Contradicted immediately below:
> literally, though - a backslash followed by a character is treated as the
> expansion of that escape sequence, so "\t" becomes a literal tab char and if you
> want the literal string "\t" you need to escape the backslash "\\t".
\ and t are two arbitrary characters. Their conversion to TAB is due to
Awk syntax. It's not the whole syntax, of course, just some of it,
namely the syntax of a STRING token. You can't put a "pattern action"
phrase into a -v, obviously.
This syntactic processing doesn't happen under environment passing:
$ foo='\t' awk 'BEGIN { print ENVIRON["foo"] }'
\t
$ awk -vfoo='\t' 'BEGIN { print foo }'
POSIX and implementations seem to be at odds with each other here in
some ways. Both mawk and gawk (and gawk --posix) reproduce the quotes
in this example:
$ awk -v foo='"bar"' 'BEGIN { print foo }' # gawk or mawk
"bar"
But POSIX says, very clearly:
"The characters following the equal sign will be interpreted as if
they appeared in the awk program preceded and followed by a
double-quote (") character, as a STRING token (see Grammar ), except
that if the last character is an unescaped backslash, it will be
interpreted as a literal backslash rather than as the first character
of the sequence \". The variable will be assigned the value of that
STRING token."
According to this, we should get an empty string, because "bar" is
put between quotes, resulting in ""bar"", and when a STRING token
is extracted from that, we get en empty one, with the bar"" remaining
untokenized. Or else we should get a syntax error, because the input
didn't correspond to a STRING token in its entirety.

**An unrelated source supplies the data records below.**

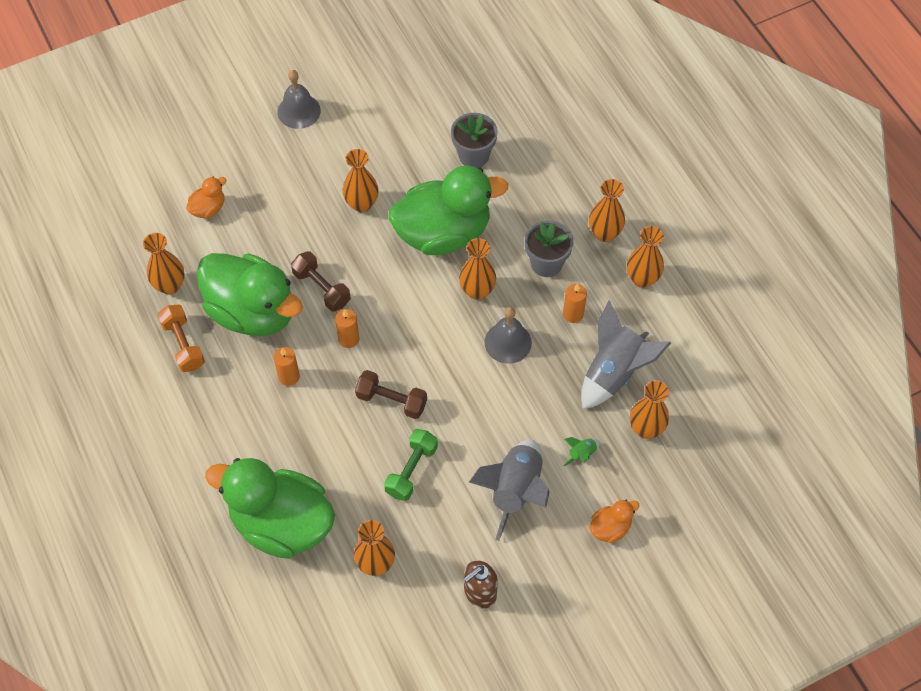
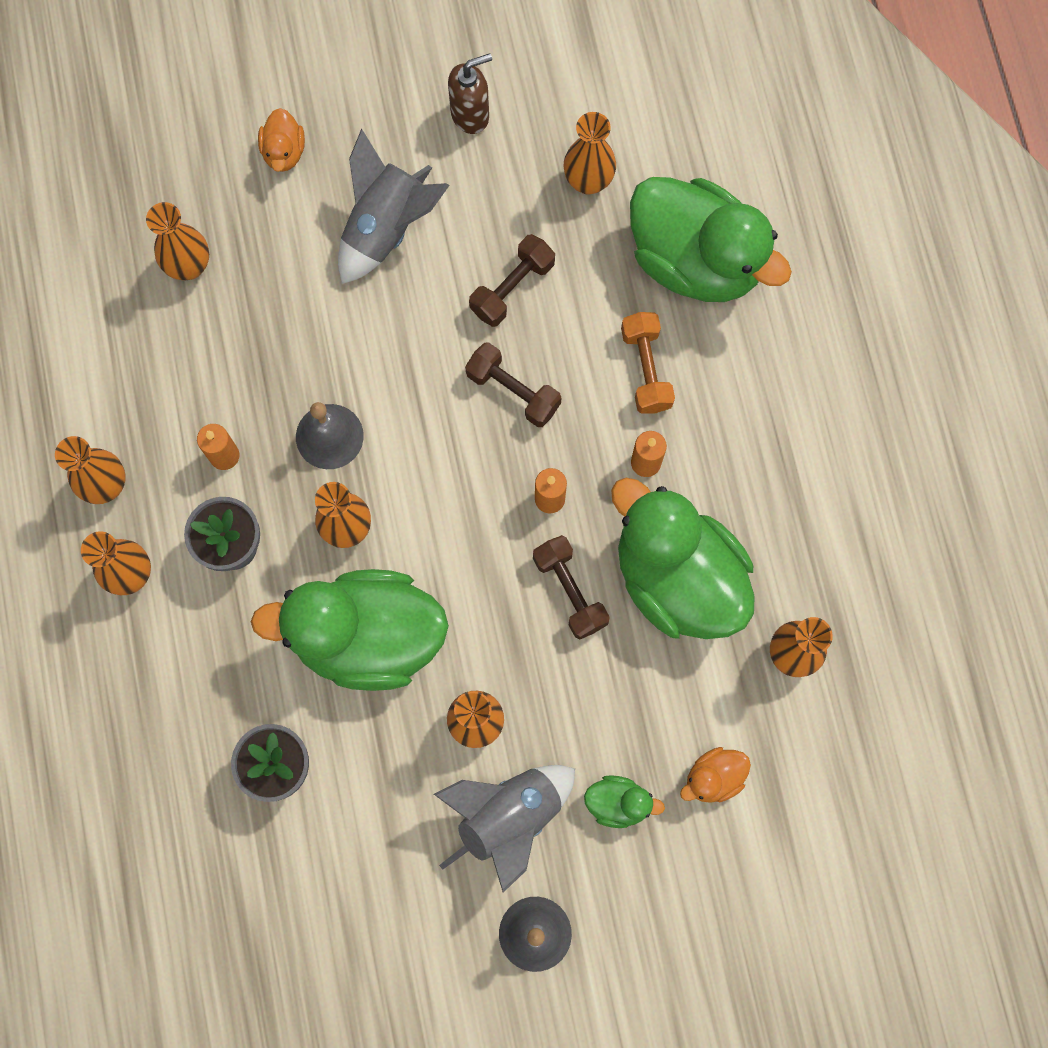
camera: 165 degrees left, 15 degrees up
(183, 345) = (785, 551): orange dumbbell -> orange dumbbell (646, 369)
(264, 183) = (618, 803): none -> green duck
(411, 470) = (512, 288): green dumbbell -> brown dumbbell
(582, 454) = (285, 254): green rocket -> none
(610, 528) = (284, 152): orange duck -> orange duck turned 75 degrees counterclockwise
(614, 372) = (200, 354): grey rocket -> grey rocket (509, 817)

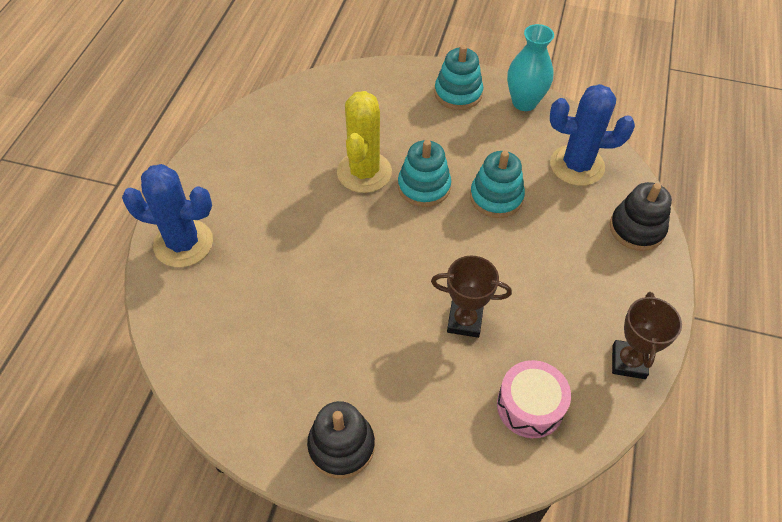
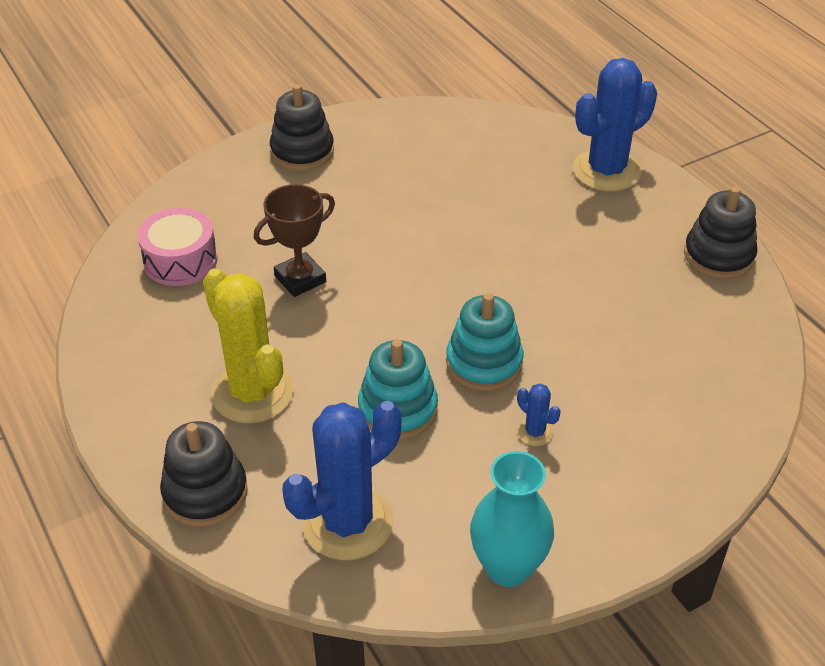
camera: 135 degrees right, 10 degrees down
(224, 146) = (718, 256): none -> black stacking toy
(364, 172) = (560, 332): yellow cactus -> yellow cactus (252, 393)
(443, 139) = (535, 432): none -> blue cactus
(458, 93) = (600, 509): turquoise stacking toy -> none
(628, 362) = (115, 349): brown trophy -> none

About STRING, the specification says:
A string constant will be terminated by the first unescaped occurrence
of the character after the one that begins the string constant.
Maybe this is undefined behavior? In C, an undefined behavior situation
exists when the token pasting ## operator produces something that isn't
a lexically a single, valid preprocessor token. This is vaguely similar:
the material from -v is pasted up into a string literal, but the result
isn't a single string literal token.
By the way it is also written that "[A] newline character will not occur
within a string constant." That's a very significant way of not
supporting "arbitrary characters". Gawk (with or without --posix) and
Mawk again *do* support a newline rather than diagnosing a bad string
literal syntax, which is better behavior of course, but out of spec:
$ awk -v foo='hey
there' 'BEGIN { print foo }'
hey
there